[dpdk-dev] preallocation of void ** obj_p of rte_ring_dequeue

Cyril Cressent cyril.cressent at intel.com
Tue Nov 5 18:54:13 CET 2013


On Wed, Nov 06, 2013 at 12:47:13AM +0800, Jose Gavine Cueto wrote:

> Your'e welcome, and by the way the multiprocess example of simple_mp seems
> confusing here:
> 
> static int
> lcore_recv(__attribute__((unused)) void *arg)
> {
> unsigned lcore_id = rte_lcore_id();
> 
> printf("Starting core %u\n", lcore_id);
> while (!quit){
> void *msg;
> if (rte_ring_dequeue(recv_ring, &msg) < 0){
> usleep(5);
> continue;
> }
> printf("core %u: Received '%s'\n", lcore_id, (char *)msg);
> rte_mempool_put(message_pool, msg);
> }
> 
> return 0;
> }
> 
> It seems that it isn't allocating msg here, or maybe I'm just missing something

I understand your question better now, and in that light I think my
previous answer was confusing.
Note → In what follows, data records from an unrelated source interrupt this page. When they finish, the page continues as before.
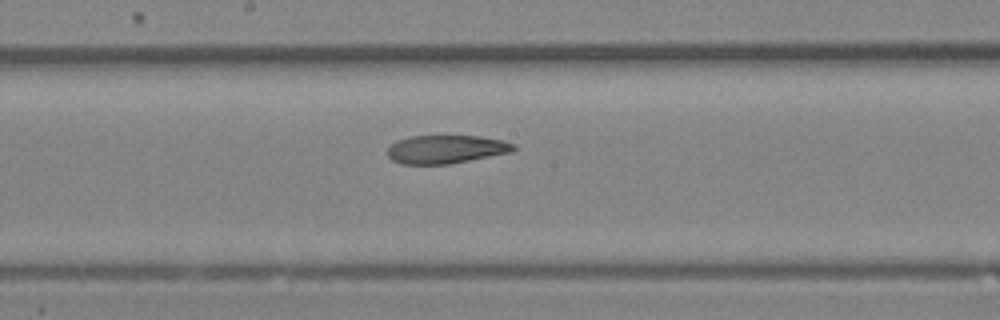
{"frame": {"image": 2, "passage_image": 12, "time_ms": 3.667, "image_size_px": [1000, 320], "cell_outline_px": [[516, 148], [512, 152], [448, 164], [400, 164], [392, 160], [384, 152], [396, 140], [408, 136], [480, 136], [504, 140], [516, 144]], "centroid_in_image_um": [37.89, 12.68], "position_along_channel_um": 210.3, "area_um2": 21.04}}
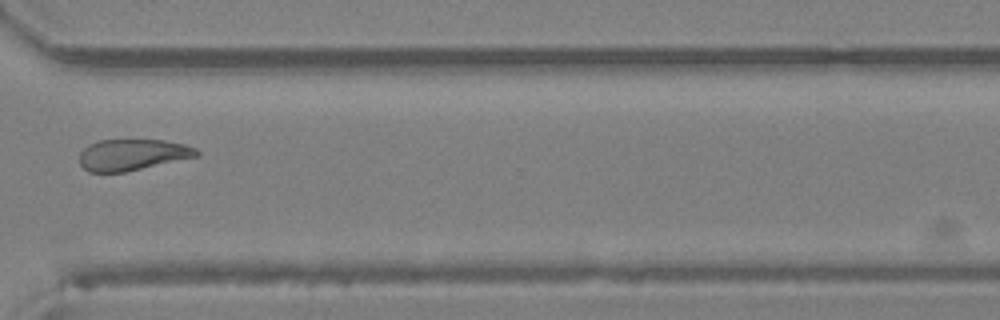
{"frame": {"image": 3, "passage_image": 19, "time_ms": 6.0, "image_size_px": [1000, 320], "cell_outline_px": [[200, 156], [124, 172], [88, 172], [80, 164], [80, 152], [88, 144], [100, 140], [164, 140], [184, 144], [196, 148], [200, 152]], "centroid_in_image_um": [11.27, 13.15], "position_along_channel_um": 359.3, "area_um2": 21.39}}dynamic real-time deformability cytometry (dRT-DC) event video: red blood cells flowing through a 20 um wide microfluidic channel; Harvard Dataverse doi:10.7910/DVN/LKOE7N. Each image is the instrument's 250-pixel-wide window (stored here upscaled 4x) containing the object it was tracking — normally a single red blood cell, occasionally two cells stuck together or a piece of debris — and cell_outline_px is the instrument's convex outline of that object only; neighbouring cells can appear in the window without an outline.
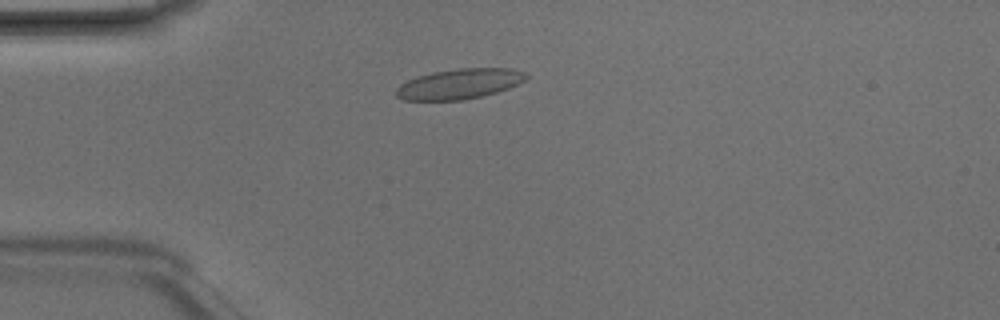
{"species": "Egyptian fruit bat (a non-hibernating species)", "species_latin": "Rousettus aegyptiacus", "temperature_condition": "room temperature", "stored_images_in_passage": 4, "camera_frame_rate_fps": 3000, "um_per_image_px": 0.085, "animal": {"sex": "male"}, "frame": {"image": 1, "passage_image": 4, "time_ms": 1.0, "image_size_px": [1000, 320], "cell_outline_px": [[528, 76], [524, 80], [508, 88], [496, 92], [464, 100], [404, 100], [396, 96], [396, 88], [400, 84], [416, 76], [432, 72], [460, 68], [512, 68], [528, 72]], "centroid_in_image_um": [39.05, 7.12], "position_along_channel_um": 46.0, "area_um2": 22.89}}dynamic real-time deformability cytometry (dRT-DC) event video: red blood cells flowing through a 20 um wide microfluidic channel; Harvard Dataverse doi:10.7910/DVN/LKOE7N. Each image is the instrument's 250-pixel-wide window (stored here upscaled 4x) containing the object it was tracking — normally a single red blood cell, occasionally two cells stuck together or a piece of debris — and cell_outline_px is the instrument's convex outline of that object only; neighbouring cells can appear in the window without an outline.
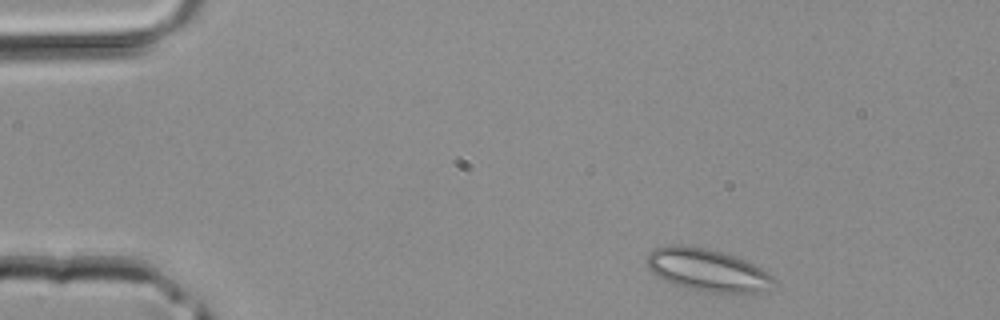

Let me try to clarify:

A ring only holds *pointers* to objects.  You enqueue pointers, and
dequeue those pointers later, somewhere else, usually in another thread.
The allocation/deallocation of the actual objects is none the concern of
the ring and its enqueue/dequeue operations.

If we take the simple_mp example, the msg dequeued by the lcore_recv()
thread is created in mp_command.c and a pointer to that message is
enqueued on "send_ring". If you read carefully how the rings are created
you'll understand how "send_ring" and "recv_ring" relate to each other.